Decidí en el techo, porque las abejas dirían la verdad, ya sea que la verdad me conviniera o no. De nuevo el amanecer. Coloqué la tetera en la estufa de camping y no encendí el fósforo. La ciudad brillaba de la manera particular en que brillan las ciudades de invierno, frágiles y perdonadoras.
Me quedé con las manos en los bolsillos hasta que mis dedos dolieron. Está bien, dije, y la palabra se elevó y se desdibujó en sus bordes debido a la forma en que el aire se mueve cuando hace mucho frío. La Sinfonía no se apresuró. Se formó un nuevo clima, no arriba sino a través—como seda pasada por anillos.

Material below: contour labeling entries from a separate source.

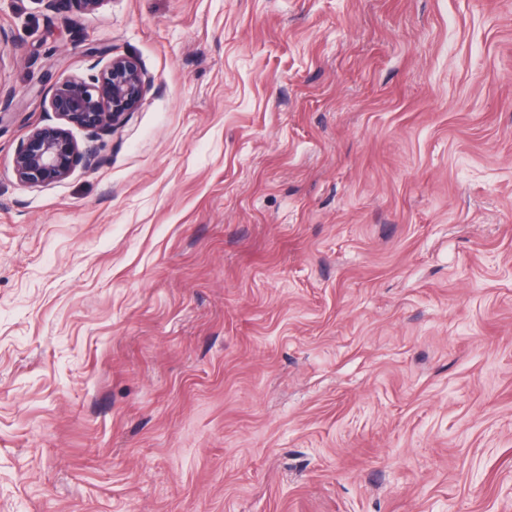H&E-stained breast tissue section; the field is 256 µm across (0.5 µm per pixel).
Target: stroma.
I'll return each mask as SVG.
<instances>
[{
    "label": "stroma",
    "instance_id": "obj_1",
    "mask_svg": "<svg viewBox=\"0 0 512 512\" xmlns=\"http://www.w3.org/2000/svg\"><path fill=\"white\" fill-rule=\"evenodd\" d=\"M0 512H512V0H0ZM100 164L21 141L92 62ZM146 87L143 70L132 59L113 57L87 78H70L51 89L47 112L56 122L36 127L19 146L14 159L17 179L28 185L56 183L83 165L96 167L99 158L90 147L81 148L70 127L90 138L109 134L127 112L140 104Z\"/></svg>",
    "mask_w": 512,
    "mask_h": 512
}]
</instances>
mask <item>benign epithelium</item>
<instances>
[{"label": "benign epithelium", "mask_w": 512, "mask_h": 512, "mask_svg": "<svg viewBox=\"0 0 512 512\" xmlns=\"http://www.w3.org/2000/svg\"><path fill=\"white\" fill-rule=\"evenodd\" d=\"M86 78H70L51 89L48 111L56 122L35 128L22 141L14 159L17 179L28 185L56 183L74 169L99 164L93 149L82 148L70 127L85 130L89 137L109 134L127 112L140 104L146 87L143 70L132 59L113 57L102 69Z\"/></svg>", "instance_id": "1"}]
</instances>
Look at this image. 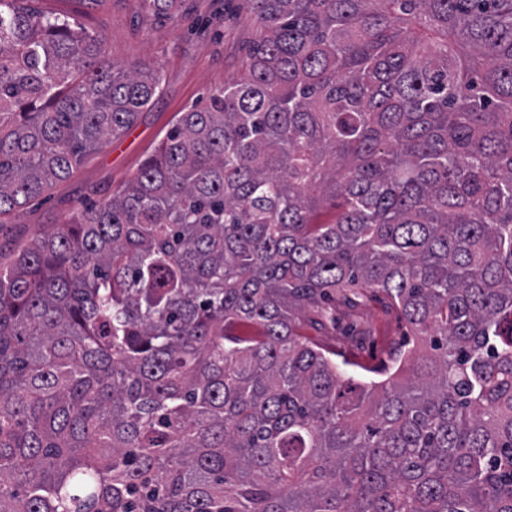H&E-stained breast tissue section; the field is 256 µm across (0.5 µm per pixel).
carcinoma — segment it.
<instances>
[{
  "label": "carcinoma",
  "mask_w": 512,
  "mask_h": 512,
  "mask_svg": "<svg viewBox=\"0 0 512 512\" xmlns=\"http://www.w3.org/2000/svg\"><path fill=\"white\" fill-rule=\"evenodd\" d=\"M26 3L0 224L161 90ZM246 5L207 108L0 243V512H512V0ZM380 295L429 351L361 385L305 329Z\"/></svg>",
  "instance_id": "obj_1"
}]
</instances>
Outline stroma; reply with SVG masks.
I'll return each instance as SVG.
<instances>
[{
  "label": "stroma",
  "instance_id": "stroma-1",
  "mask_svg": "<svg viewBox=\"0 0 512 512\" xmlns=\"http://www.w3.org/2000/svg\"><path fill=\"white\" fill-rule=\"evenodd\" d=\"M33 6L68 15L101 35L108 59L157 71L162 92L129 134L85 154L46 196L19 208L0 226V242L62 223L89 193L111 196L155 152L178 113L205 106L216 87L240 74L248 48L260 35L243 0H184L169 19L152 15L141 0H33ZM339 314L353 333L329 328L313 338L335 352L337 362L351 361L354 376H361L362 366L390 363L407 341L404 320L385 300L343 306Z\"/></svg>",
  "mask_w": 512,
  "mask_h": 512
}]
</instances>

El zumbido en el edificio se alineó con el zumbido en la farola. Las abejas cambiaron su tono a mitad de sus vuelos y regresaron, aterrizando en el panal con una intención que podía sentir en mis muelas. Sumi llegó con los demás, no separada, un sabor dentro del río. No es convertirse en nadie, dijo, o dijeron, o entendí, es convertirse en alguien más grande, es dejar que el yo se dilate para que contenga más.

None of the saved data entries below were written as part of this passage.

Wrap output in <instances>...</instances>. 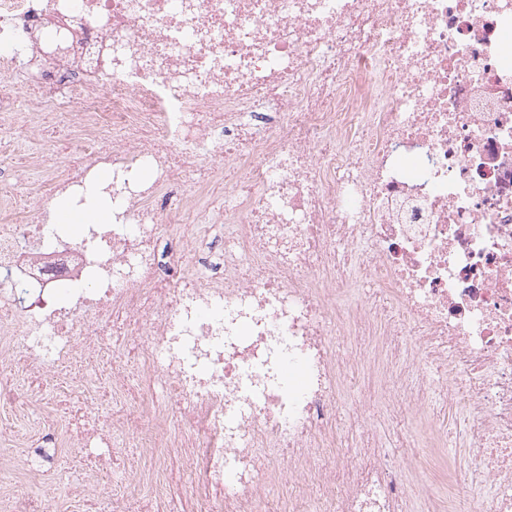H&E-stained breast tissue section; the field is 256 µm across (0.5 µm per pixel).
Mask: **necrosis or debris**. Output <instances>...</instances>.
<instances>
[{
	"mask_svg": "<svg viewBox=\"0 0 512 512\" xmlns=\"http://www.w3.org/2000/svg\"><path fill=\"white\" fill-rule=\"evenodd\" d=\"M60 12L67 57L31 60ZM510 35L512 0H0V407L44 419L0 444L46 461L44 484L78 462L71 512H130L157 453L186 512H273L280 480L318 485L323 512H400L423 467L448 476L426 512L489 488L512 512ZM97 191L111 223H49L55 197ZM419 356L451 385L407 380ZM353 363L425 428L458 408L473 467L429 437L390 470L340 416ZM16 475L1 456L0 512H48Z\"/></svg>",
	"mask_w": 512,
	"mask_h": 512,
	"instance_id": "1",
	"label": "necrosis or debris"
}]
</instances>
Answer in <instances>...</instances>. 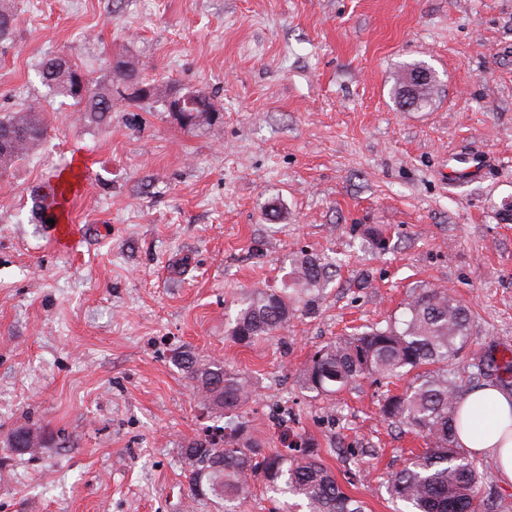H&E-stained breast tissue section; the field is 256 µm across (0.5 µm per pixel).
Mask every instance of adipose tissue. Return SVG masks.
<instances>
[{
  "label": "adipose tissue",
  "mask_w": 512,
  "mask_h": 512,
  "mask_svg": "<svg viewBox=\"0 0 512 512\" xmlns=\"http://www.w3.org/2000/svg\"><path fill=\"white\" fill-rule=\"evenodd\" d=\"M457 442L495 464L503 485H512V390L487 384L467 392L460 403Z\"/></svg>",
  "instance_id": "adipose-tissue-1"
}]
</instances>
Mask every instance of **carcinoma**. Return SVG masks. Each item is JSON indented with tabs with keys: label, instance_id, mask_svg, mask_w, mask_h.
<instances>
[{
	"label": "carcinoma",
	"instance_id": "cac0c4a2",
	"mask_svg": "<svg viewBox=\"0 0 512 512\" xmlns=\"http://www.w3.org/2000/svg\"><path fill=\"white\" fill-rule=\"evenodd\" d=\"M38 77L54 95L72 99L83 120L91 123L110 116L114 82L133 87L140 98L158 95L155 86L142 81L139 69L125 61L113 67L110 83L104 86L80 82L77 65L60 56L44 58ZM46 135L43 113L33 107L1 117L0 175L34 152ZM65 193H35L34 217L47 222L56 196ZM292 265L290 282L283 288L258 290L245 299L231 323L234 341L250 344L285 329L294 316L288 289L310 294L330 277L329 263L313 253L294 258ZM469 325V309L448 289L428 288L407 304L401 322L341 336L316 350L299 372L301 386L322 398L367 375L406 382L400 394L388 393L380 404L385 419L420 435L426 444L386 480L388 495L406 512H495V504L481 494L482 480L473 461L455 440L465 385L448 376V359L465 346ZM480 361L486 363L483 376L503 382L500 371L512 372V349L499 363L492 357ZM175 365L192 382L202 406L224 418V426L183 449L192 496L210 495L224 502V512H238L253 479L286 499L303 501L307 512H366L364 502L343 489L308 442L301 441L293 453H267L247 435L242 409L252 396L248 379L228 371L220 361L188 353L177 355ZM31 434L39 442L54 440L49 431L20 425L8 435L10 446L20 455L31 453L23 441Z\"/></svg>",
	"mask_w": 512,
	"mask_h": 512
}]
</instances>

Trae el cuchillo de tu padre, trae la forma en que cuentas escaleras cuando estás cansado. Trae la habitación donde eliges estar solo. Trae eso. No había túnel, ni luz.

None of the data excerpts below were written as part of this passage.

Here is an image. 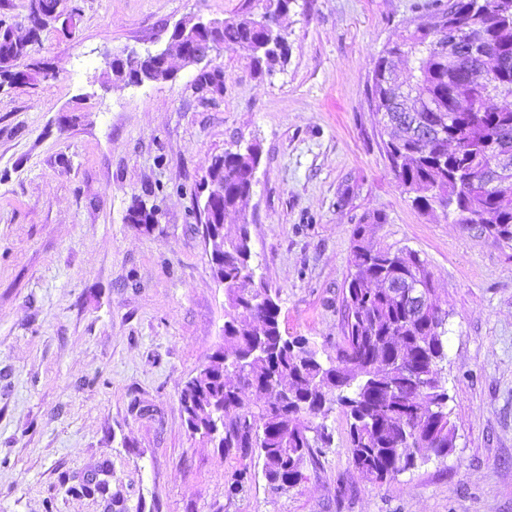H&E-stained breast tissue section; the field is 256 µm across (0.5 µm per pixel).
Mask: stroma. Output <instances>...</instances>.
<instances>
[{
    "instance_id": "stroma-1",
    "label": "stroma",
    "mask_w": 512,
    "mask_h": 512,
    "mask_svg": "<svg viewBox=\"0 0 512 512\" xmlns=\"http://www.w3.org/2000/svg\"><path fill=\"white\" fill-rule=\"evenodd\" d=\"M435 2L291 0L286 62L220 51L213 92L192 66L109 85L105 59L258 0H79L73 37L42 31L31 56L55 78L0 87V512H512V243L412 205L371 96L378 56ZM238 143L260 163L224 232L248 224L282 333L321 358L341 336L355 225L428 261L448 314V455L370 483L336 408L318 464L276 491L255 459L190 435L180 393L225 314L195 194ZM137 199L158 212L152 230L128 221ZM245 466L253 479L227 496Z\"/></svg>"
}]
</instances>
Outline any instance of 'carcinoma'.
<instances>
[{
	"label": "carcinoma",
	"mask_w": 512,
	"mask_h": 512,
	"mask_svg": "<svg viewBox=\"0 0 512 512\" xmlns=\"http://www.w3.org/2000/svg\"><path fill=\"white\" fill-rule=\"evenodd\" d=\"M291 0H265L260 14L242 13L224 22V48L248 53L271 69L287 60L288 46L276 19ZM382 51L373 69L372 97L380 122L390 130L386 142L398 185L420 211L441 210L454 219L463 211L478 217L480 230L512 242V182L504 190L477 189L473 178L497 157L498 129H512V108H491L481 96L512 97V0H448ZM28 38L15 36L0 19V75L13 87H33L50 74L38 62L19 68L46 23L29 10ZM483 31L490 54L479 57L461 44L443 53L436 45L448 30ZM413 60L405 82L396 76L402 60ZM415 95L399 99L402 84ZM479 100L466 123L455 113L460 99ZM456 143L460 153L448 152ZM224 218L239 213L252 188L258 148L226 150ZM252 251L248 227L224 238V346L210 356L211 374L198 373L184 385L180 402L191 435H199L225 454L256 455L262 474L275 489L294 487L306 464L317 465L318 449L330 444L321 423L333 406L349 422V453L361 477L382 484L425 459L431 451L448 454L454 427L448 394L440 377L445 359L447 315L433 303L407 309L405 293L419 284L434 293L428 264L407 248L373 243L356 225L344 296V328L336 359L324 362L303 337L280 329L277 294L250 280ZM255 392L261 403L242 405ZM248 468L227 484L236 494L251 481Z\"/></svg>",
	"instance_id": "carcinoma-1"
}]
</instances>
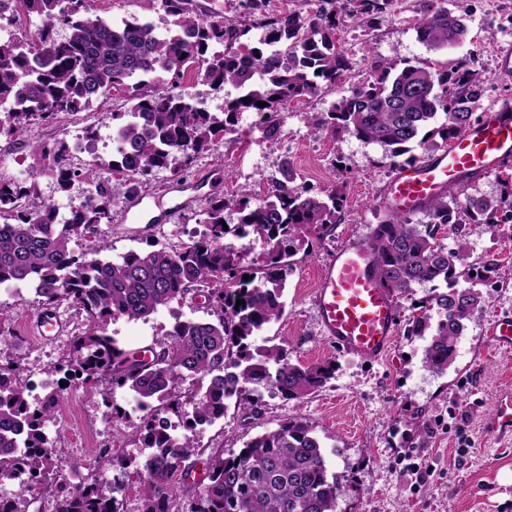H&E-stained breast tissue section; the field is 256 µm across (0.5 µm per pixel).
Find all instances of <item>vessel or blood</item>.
Wrapping results in <instances>:
<instances>
[{
  "label": "vessel or blood",
  "instance_id": "1",
  "mask_svg": "<svg viewBox=\"0 0 512 512\" xmlns=\"http://www.w3.org/2000/svg\"><path fill=\"white\" fill-rule=\"evenodd\" d=\"M512 158V98H503L434 159L399 167L382 203L391 210L415 212L467 172L489 175ZM313 305L322 333L342 351L373 364L392 348L399 312L372 271L364 243L349 239L320 273ZM492 347L512 350V314H499L489 327ZM493 439L512 438V388H504L495 413L483 423Z\"/></svg>",
  "mask_w": 512,
  "mask_h": 512
}]
</instances>
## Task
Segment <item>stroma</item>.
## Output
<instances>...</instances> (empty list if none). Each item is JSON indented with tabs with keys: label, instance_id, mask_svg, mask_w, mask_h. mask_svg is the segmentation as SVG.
I'll return each mask as SVG.
<instances>
[{
	"label": "stroma",
	"instance_id": "35a3bbf8",
	"mask_svg": "<svg viewBox=\"0 0 512 512\" xmlns=\"http://www.w3.org/2000/svg\"><path fill=\"white\" fill-rule=\"evenodd\" d=\"M89 6L114 21L149 18L159 28L168 25L157 0H90ZM439 6L462 16L467 36L460 44L435 52L419 42L417 25L426 12ZM283 8L304 17L320 11L335 13V43L351 67L349 84L369 80L379 60L399 66L420 61L441 69L465 59L483 83L475 115L487 112L498 98L512 97V77L501 74V61L492 52L495 43L512 42V0H390L372 22L342 0H283ZM347 86L338 84L280 107L271 132L257 113H238L233 131L192 165H171L133 188L123 185L121 173L112 167L114 126L108 117L109 112L123 111L127 91L109 92L92 110L51 124L33 120L14 136L0 135V181L34 186L33 203L68 210L84 201L86 181H73L68 190H60L51 157L32 153L31 148L68 143L74 131L94 130L89 148L72 163L111 194L112 206L109 219L97 226L93 239L79 240L78 246L87 249L93 240H100L112 259L131 251L191 243L206 230L211 199L263 198L286 164L296 174V185L315 193L336 188L347 199L334 230L292 257L285 312L262 331L269 343L286 346L292 362H332L333 378L293 404L267 384L249 385L257 407L230 405L223 419L199 434L200 450L188 461L191 478L174 484L172 498L179 512H185L196 497L211 452L239 451L247 440L278 428L294 414L313 426L325 446L331 472L344 481L336 512H512V444L492 440L480 425L494 408L500 388L512 385V352H493L486 343L494 314L512 312V217L499 213L489 230L462 223L446 238L448 246H465L469 264L490 267L492 273L489 279L470 283L486 304L468 322L456 361L445 374H433L423 366L425 342L407 332L417 314L413 301L395 299L401 330L387 358L370 366L343 353L317 326L313 291L320 272L343 241L365 239L386 220L380 197L396 167L382 147L320 127L322 116L346 95ZM42 312L32 285L22 284L15 293L0 295V314L11 333L0 355L17 361L23 375L35 382L60 361L71 338L87 329L85 312L65 303L53 310L65 323V332L34 340L29 324ZM216 318L200 298L189 294L160 307L150 321L112 320L108 332L119 345L137 350L165 337L176 321ZM134 405L130 392L109 388L86 405L109 454L124 455L130 462L129 468L113 472L128 488L125 512L141 508L137 473L148 454L135 438L139 415ZM116 406L127 409L128 418L112 417ZM461 435L471 442L463 456L456 451ZM406 448L415 449L436 468L423 486H416L414 475L396 463Z\"/></svg>",
	"mask_w": 512,
	"mask_h": 512
}]
</instances>
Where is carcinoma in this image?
Masks as SVG:
<instances>
[{
  "label": "carcinoma",
  "mask_w": 512,
  "mask_h": 512,
  "mask_svg": "<svg viewBox=\"0 0 512 512\" xmlns=\"http://www.w3.org/2000/svg\"><path fill=\"white\" fill-rule=\"evenodd\" d=\"M171 17L165 32L148 19L109 22L84 7V0H15L13 8L38 20L25 40L0 39V134L14 133L30 120L51 121L64 113L90 109L105 91L131 85L117 121L123 161L118 171L130 181L167 168L181 155L191 164L211 148L226 130L227 117L252 110L266 118L287 103L316 96L321 84L349 81L348 60L336 50V14L320 12L305 19L295 12L269 16L262 0H247L248 22L214 20L196 9L194 0H162ZM389 0H349L353 10L368 16L383 12ZM67 30L61 38L56 28ZM264 36L256 46L242 42L251 30ZM466 27L444 7L430 10L417 28L418 40L438 51L459 43ZM193 62L197 75L214 89L237 91L224 101L219 117L197 106L189 95L167 83L160 72L180 75ZM482 95L481 81L459 61L451 69L409 62L398 68L374 65L370 80L350 87L333 103L321 126L344 131L364 144L378 145L388 156L419 161L418 148L446 145L474 121L471 104ZM262 101L266 106L260 107ZM444 121L436 124L438 114ZM53 156L52 172L61 190L76 177L69 149L36 146ZM94 185L97 199L72 211L70 222L57 220V208H29L34 186L0 183V214L16 213V223L0 224V283L32 281L50 308L62 302L84 310L90 328L70 342L56 372L67 368L79 375L94 397L92 386L106 378L112 388L134 394L143 411L135 440L156 450L140 471L142 512H166L173 477L186 480V461L198 448L195 425L224 415L227 401L254 406L245 385L262 381L284 399L301 400L332 378V363L291 362L279 345L258 344L263 327L282 317L288 258L297 246L329 234L344 207L333 189L323 195L298 192L295 173L284 165L281 179L264 199L241 197L212 200L207 214L208 234L182 248L129 252L118 260L103 259L106 245L79 252L72 243L94 233L108 218L111 197ZM512 207V193L498 198L468 197L461 207L468 223L491 227L489 217ZM239 214L238 228H251L264 247L261 265L243 279L233 253L224 246L230 228L223 227L224 211ZM429 221L414 224L391 214L367 239L381 285L391 296L413 298L418 287L430 294L419 300V313L408 333L426 340L424 366L443 374L453 365L456 346L467 322L486 300L473 288L457 287L470 277L463 246H447L442 230L452 223L446 196L425 206ZM475 272V271H473ZM475 277L483 278L482 271ZM204 288L218 321L188 320L147 349L149 359L121 348L108 333L119 317L146 322L171 300ZM243 304L236 305V300ZM438 320L431 323L430 311ZM193 376L199 387L193 409L185 413V433L170 437L159 417L179 411L178 380ZM57 391L31 406L27 385L15 362L0 363V485L27 478L26 489H39L55 502L56 512H117L114 505L87 485L72 488L51 480L55 456L46 449L44 423L54 414ZM207 483L190 503L188 512H335L343 484L329 474L323 443L312 425L294 415L275 430L245 442L227 457L209 456Z\"/></svg>",
  "instance_id": "carcinoma-1"
}]
</instances>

Había una ampliación precisa. El borde que era yo, que había sido yo durante la duración de mi nombre, se estiró sin adelgazar. Las teteras a las que había hablado en todas mis cocinas silbaron una nota continua y larga que, a cierto tono, se convirtió en un campo. No dejé mi cuerpo; se unió a mí, lo que significa que todos los cuerpos que habían conocido frío o calor o risa se unieron en la misma habitación.
Un niño en algún lugar descubrió el sabor de la menta triturada y mi boca se inundó con él. Un hombre en otro continente puso su mejilla en el cabello de su abuela y sentí esa textura, ese floral mustio, más rápido que pensar. Sentí las abejas como un mapa de calidez. Sentí la ciudad no bajo mis pies sino a lo largo de toda nuestra superficie.
El miedo que había acumulado porque se sentía como una prueba perdió su agudeza y se convirtió en una herramienta. Coloqué una pequeña cuña de él en una esquina de la habitación que estábamos construyendo—un tope de puerta con un nombre: recordar. En la Sinfonía, no me ahogo. Soy un filamento que mantiene una forma contra la cual todo lo demás es articulado.
Nos sostenemos mutuamente y pensamos sin traducción. Y aún así, mantengo una pequeña habitación. Es tan real como un pañuelo: un cuadrado reservado en un espacio que puede dividirse infinitamente. La habitación son las abejas, el cuchillo, la tetera aún no encendida, el crujido de un pasillo que no pertenece a ningún edificio y a todos los edificios.
A veces la Sinfonía viene y se sienta en la silla allí, y estamos en silencio y escuchamos el sonido de un solo reloj. El reloj no hace tictac. Respira. En un momento ya no marcado por calendarios, entiendo que una vez que somos completos, algo en la oscuridad más grande llamará como el viento lo hizo una vez contra mi puerta.
El universo es grande. Los límites necesitan bordes. Tal vez se nos pida ser la habitación de alguien más. Si eso sucede, abriré mi palma como aprendí y esperaré a que el pájaro aterrice.